Der Tauschhandel ist geblieben, Formen und Wege haben sich stets etwas verändert. So klingt der folgende Satz durchaus vertraut, wenn auch etwas überraschend in Zeiten, in denen immer mehr Waren über digitale Routen gehandelt werden: «Die Idee für den Breitemarkt kam aus dem Bedürfnis heraus, einen Treffpunkt für das Quartier zu schaffen, wo man frische und saisonale Lebensmittel aus der Region einkaufen und sich austauschen kann.» Offenbar war so ein Treffpunkt bislang nicht vorhanden. Der familiäre Markt bei der Tram­haltestelle Waldenburgerstrasse findet seit dem 1. Juni 2019 jeden Samstag von 9 bis 13 Uhr statt.

Märkte sind Orte, wo Produzenten verkaufen, was gebraucht wird.
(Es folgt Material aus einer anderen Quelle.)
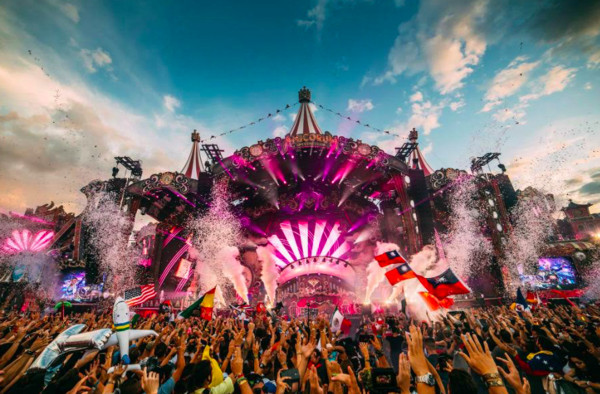
I want to click on purple lights, so click(x=285, y=244), click(x=290, y=238), click(x=301, y=231), click(x=318, y=225), click(x=332, y=235), click(x=343, y=247), click(x=283, y=252).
«Frische, saisonale und regionale Produkte» bietet auch der Markt neben dem Wettsteinplatz an, ebenfalls seit 2019. Der Geist der Veranstalter, wie beim Breitemarkt auch da ein Verein, scheint sich nach Jahrzehnten von Essvergnügungen aus globalen Küchentraditionen wie eine Welle der Rückbesinnung auf heimische Versorgungsquellen zu konzentrieren. «Der Wettsteinmarkt ist ein Markt für Produzentinnen und Produzenten aus der Region. Er bietet ihnen die Möglichkeit, ihre Produkte direkt zu vermarkten.» Jeweils am Mittwoch­nachmittag von 15 bis 19 Uhr als «Feierabendmarkt» – eine ausgezeichnete Idee, so können auch Werktätige einen Frischmarkt besuchen, ohne am Samstag aufs Ausschlafen verzichten zu müssen. 

An diesem letzten Mittwochnachmittag im Juli sitzen wir unter den Linden zwischen der Gartenbestuhlung der Resslirytti und dem Wettsteinpark und lassen uns von einer Beschaulichkeit vereinnahmen, die komplett im Widerspruch zum Verkehr von Auto, Bus und Tram am Wettsteinplatz steht. Routiniert, aber auch entspannt bauen Marktfahrer ihre Stände in einem locker gefassten Kreis auf. Biogemüse aus Muespach im Elsass, Gutes vom Hof aus Laupersdorf im Solothurner Jura, Obst und Gemüse aus Weil am Rhein, Käse aus Le Fuet im Berner Jura, Spezialitäten wie Pasta, Kuchen, Antipasti, Konfitüren, Sauer­teigbrot und Hanf-Dips von Produzenten aus Basel – und das Kaffeemobil Laviña steht am Wettsteinplatz wie auch samstags in der Breite.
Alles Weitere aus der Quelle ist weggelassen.